Firstly, I know nothing about election fraud – this isn’t a serious post. But, I do like to do some simple coding. Ben Goldacre posted on using Benford’s Law to look for evidence of Russian election fraud. Then Richie Cotton did the same, but using R. Commenters on both sites suggested that as the data didn’t span a large order of magnitude, turning it into a lower base (e.g. base 5) may helpful. I’ve no idea if this would be helpful, but the idea of messing around with the data was appealing, so here it is.

The as.binary() function was posted to R-help by Robin Hankin. The code to do the analysis was by Richie Cotton. Putting it all together gives:

The graph...

So there we have it – with the numerical data in base 5, the observed and expected values are closer together than with the numerical data in base 10. The overall dynamic range is from 1 to 30430 (in base 5).

The data are here. The code you’ll need is:-

 
## repeat the analysis but with base 5
rm(list = ls())
library(reshape)
library(stringr)
library(ggplot2)
russian <- read.csv("Russian observed results - FullData.csv")

as.binary <- function(n,base=2 , r=FALSE){ 
  ## function written by robin hankin
  out <- NULL 
  while(n > 0) { 
    if(r) { 
      out <- c(out , n%%base) 
    } else { 
      out <- c(n%%base , out) 
    } 
    n <- n %/% base 
  } 
  ans <- str_c(out, collapse = "")
  return(ans)
}
russian <- melt(
  russian[, 9:13], 
  variable_name = "candidate"
  )
russian$base_5_value <- apply(as.matrix(russian$value), MARGIN = 1,
                              FUN = as.binary, base = 5)
russian$base_5_value_1st = str_extract(russian$base_5_value, "[123456789]")

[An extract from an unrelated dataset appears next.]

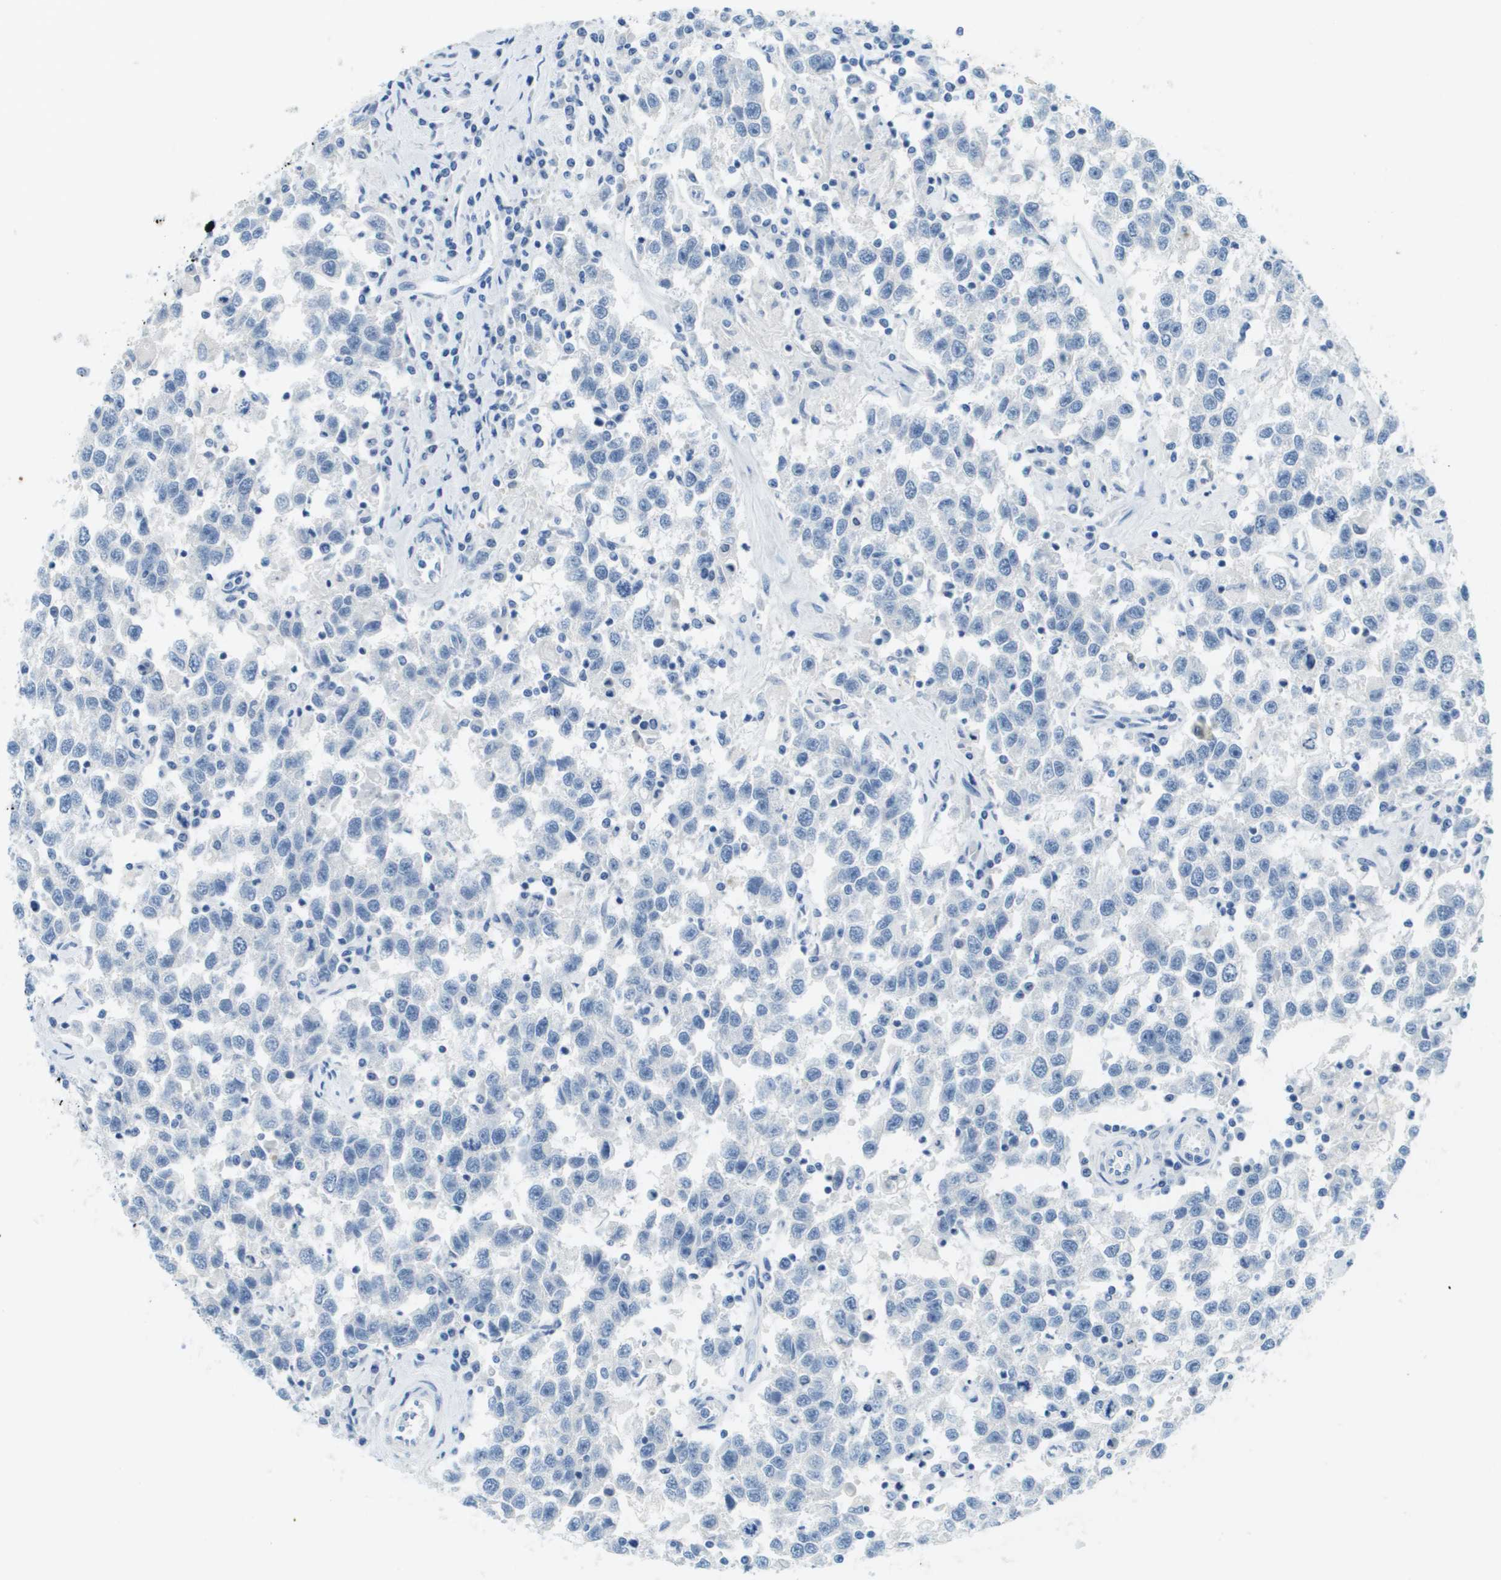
{"staining": {"intensity": "negative", "quantity": "none", "location": "none"}, "tissue": "testis cancer", "cell_type": "Tumor cells", "image_type": "cancer", "snomed": [{"axis": "morphology", "description": "Seminoma, NOS"}, {"axis": "topography", "description": "Testis"}], "caption": "Immunohistochemistry (IHC) photomicrograph of neoplastic tissue: testis cancer (seminoma) stained with DAB (3,3'-diaminobenzidine) shows no significant protein expression in tumor cells.", "gene": "CDHR2", "patient": {"sex": "male", "age": 41}}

first_digit_counts <- as.vector(table(russian$base_5_value_1st))

first_digit_actual_vs_expected <- data.frame(
  digit            = 1:4,
  actual.count     = first_digit_counts,   
  actual.fraction  = first_digit_counts / nrow(russian),
  benford.fraction = log(1 + 1 / (1:4), base = 5)
  )

a_vs_e <- melt(first_digit_actual_vs_expected[, c("digit", "actual.fraction", "benford.fraction")], id.var = "digit")
(fig1_lines <- ggplot(a_vs_e, aes(digit, value, colour = variable)) +
  geom_line() +
  scale_x_continuous(breaks = 1:4) +
  scale_y_continuous(formatter = "percent") +
  ylab("Counts with this first digit") +
  opts(legend.position = "none")
 )

range(as.numeric(russian$base_5_value), na.rm = T)
Categories: General post Tags:

How to check if a file exists with HTTP and R

September 1, 2010 8 comments

So, there’s probably an easier way to do this (please let me know if you know it)…

Suppose you’re working with a system which creates (binary) files and posts them for download on a website. You know the names of the files that will be created. However, they may not have been made yet (they’re generated on the fly, and appear in a vaguely random order over time). There are several of them and you want to know which ones are there yet, and when there are enough uploaded, run an analysis.

I spent quite a bit of time trying to work this out, and eventually came up with the following solution:

require(RCurl)
newurl <- c("http://cran.r-project.org/web/packages/RCurl/RCurl.pdf",
            "http://cran.r-project.org/web/packages/RCurl/RCurl2.pdf")
for (n in 2:1){
   z <- ""
   try(z <- getBinaryURL(newurl[n], failonerror = TRUE))   
   if (length(z) > 1) {print(paste(newurl[n], " exists", sep = ""))
      } else {print(paste(newurl[n], " doesn't exist", sep =  ""))}
   }

What this does is uses RCurl to download the file into a variable z. Then your system will check to see if z now contains the file.

If the file doesn’t exist, getBinaryURL() returns an error, and your loop (if you are doing several files) will quit. Wrapping the getBinaryURL() in try() means that the error won’t stop the loop from trying the next file (if you don’t trust me, try doing the above without the try wrapper). You can see how wrapping this in a loop could quickly go through several files and download ones which exist.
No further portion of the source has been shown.